Volume 40  Issue 10, 11, & 12 | Posted: January 21, 2026

Winter Solstice at Stonehenge on England's Salsbury Plain (Credit: Anthony Upton/Associated Press)

I like my politicians scared and my fellow citizens informed and engaged. And voting.

Otherwise, everything slides: The public feels it has no voice, the politicians think God’s in their corner.

Then, people wonder why “democracy” seems diminished to ritual language and proportions.

This is all about who controls the levers of power or, literally, who owns power.

While the workings or the essential nature of power may be murky, its applications and outcomes are all too easy to spot.

Democracy seems, in this context, a radical idea about the locus and distribution — and even the design and purposes — of power.

Lofty and stirring rhetoric aside, it’s an incredibly sophisticated and abstract social idea, very fragile and subject to attack from all corners.

In our own times, democracies have suffered damage or outright destruction in a number of countries, replaced always by dictatorships or autocracies.

In every case, a directionless and agitated or debilitated public chose a person who said: “Follow me!”
Public thinker Terence McKenna believes the level of contradiction imposed by rapid change is rising, that the forces that keep the world sane are collapsing. “Fire in a madhouse,” he suggests.

He speculates that this reflects an enormous increase in novelty, a proliferation, a flood, of “nexts” that renders norms and conventions quickly obsolete, unresponsive.

This destroys the social map and scares the hell out of people.

This may explain the society-wide move, these days, to the ideological right.

People are looking for security, not social adventure.

The prelude to takeover happens as a softening by degrees, and I can almost guarantee that people in every former democracy proclaimed: “It can’t happen here!”

In other words, democracy cannot be lazy.
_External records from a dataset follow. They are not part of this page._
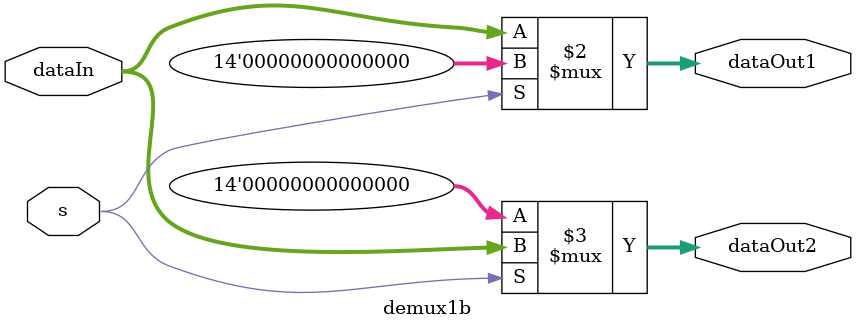
<source format=v>
module demux1b (
    input s,
    input [13:0] dataIn,
    output [13:0] dataOut1,
    output [13:0] dataOut2
);

    assign dataOut1 = (~s) ? dataIn : 14'b0;
    assign dataOut2 = (s) ? dataIn : 14'b0;
endmodule
</source>
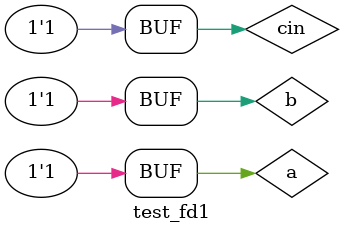
<source format=v>
module full_adder(a,b,cin,s,cout);
input a,b,cin;
output s,cout;
wire w1,w2,w3;
xor(w1,a,b);
and(w2,w1,cin);
and(w3,a,b);
xor(s,w1,cin);
or(c,w2,w3);
endmodule

module test_fd1;
reg a,b,cin;
wire s,cout;
full_adder f1(a,b,cin,s,cout);

initial begin
$dumpfile("wave.vcd");
        $dumpvars(0, test_fd1);
    a=0;b=0;cin=0;#100;
    a=0;b=0;cin=1;#100;
     a=0;b=1;cin=0;#100;
     a=0;b=1;cin=1;#100;
     a=1;b=0;cin=0;#100;
     a=1;b=0;cin=1;#100;
     a=1;b=1;cin=0;#100;
     a=1;b=0;cin=1;#100;
      a=1;b=1;cin=1;#100;


end
endmodule
</source>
If or when it is, it fails.

But this is Victoria and, of course, it can’t happen here!

“It” starts with a distracted, preoccupied or even indifferent public and leads, by the smallest of increments, to political overreach: a mayor and council who, having lost the habit of, and intellectual investment in, citizen courtship, begin the slow and nearly invisible march toward imperial behaviour.

Dissenters and critics, letter-writers and public hearing counter-voices turn, in council’s thinking, into pests making self-interested and dismissible noise.
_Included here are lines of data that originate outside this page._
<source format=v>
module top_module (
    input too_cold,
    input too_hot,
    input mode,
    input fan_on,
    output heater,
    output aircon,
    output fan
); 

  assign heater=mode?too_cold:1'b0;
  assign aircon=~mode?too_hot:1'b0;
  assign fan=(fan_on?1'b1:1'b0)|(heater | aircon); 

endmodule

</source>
And in this process of de-democratization, that is exactly what legitimate critics and objectors turn into.

They seem so isolated, so like outliers, that they can’t possibly be speaking to, or for, public interest and concern.

A few weeks ago, this column considered the political and social collapse to the south of us, and Canada’s exposure to U.S. presidential whim and aggression.

From Donald Trump’s mouth: “Democrats are the party of hate, evil, Satan … dangerous socialists … destroyers of American values … enemy from within ….”

All but the words borrowed from another playbook: “das Ende des europäischen Judentums – die Vernichtung der Jüdischen Rasse in Europa.”

Friends, please understand that we are living in the middle of a crisis. It’s hard to recognize this because the middle, the “here”, feels calm, and things seem to be burning only out at some distant edge.

This is exactly how democracy vanishes: “It’s not happening here ….”

What do we do in little Victoria?

We do what we can.

In that earlier column, I floated an idea: “Block Party.”

What led me to the idea in the first place was a structural deficiency: It’s hard to get and share information.

The entire citizen populace needs informational tools — ways to receive timely facts and details on a range of city policy concerns and planning intentions — and also conversational tools, actual physical settings to discuss ideas and viewpoints.

Think about it: With the exception of interest-bound community associations, this civic “machinery” does not exist.

To give due credit, the sole institution that undertakes some of this work is in front of your eyeballs right now: the Times Colonist.

Block Party doesn’t ask the city for legitimacy, approval, funding or partnership (remember Gene’s city hall maxim: “If you have to ask, the answer is no.”).

It does, however, extract city policy and project thinking by every available means.

Others with skills I don’t have can work out the critical methods and details, but the idea is to engage people at the smallest practical social unit in civic life.

Block Party convenes a geographically local group large enough for a mix of viewpoints, small enough for friendship.

It treats renters and owners alike.

It’s run by enthusiastic citizen volunteers.

It makes sure that mayor and council are well aware of citizen disposition.

Are members of council welcome at Block Parties?

Of course!

Just so long as they leave the scripts at the door and show up scared.

Contributed by Dale Perkins, Victoria.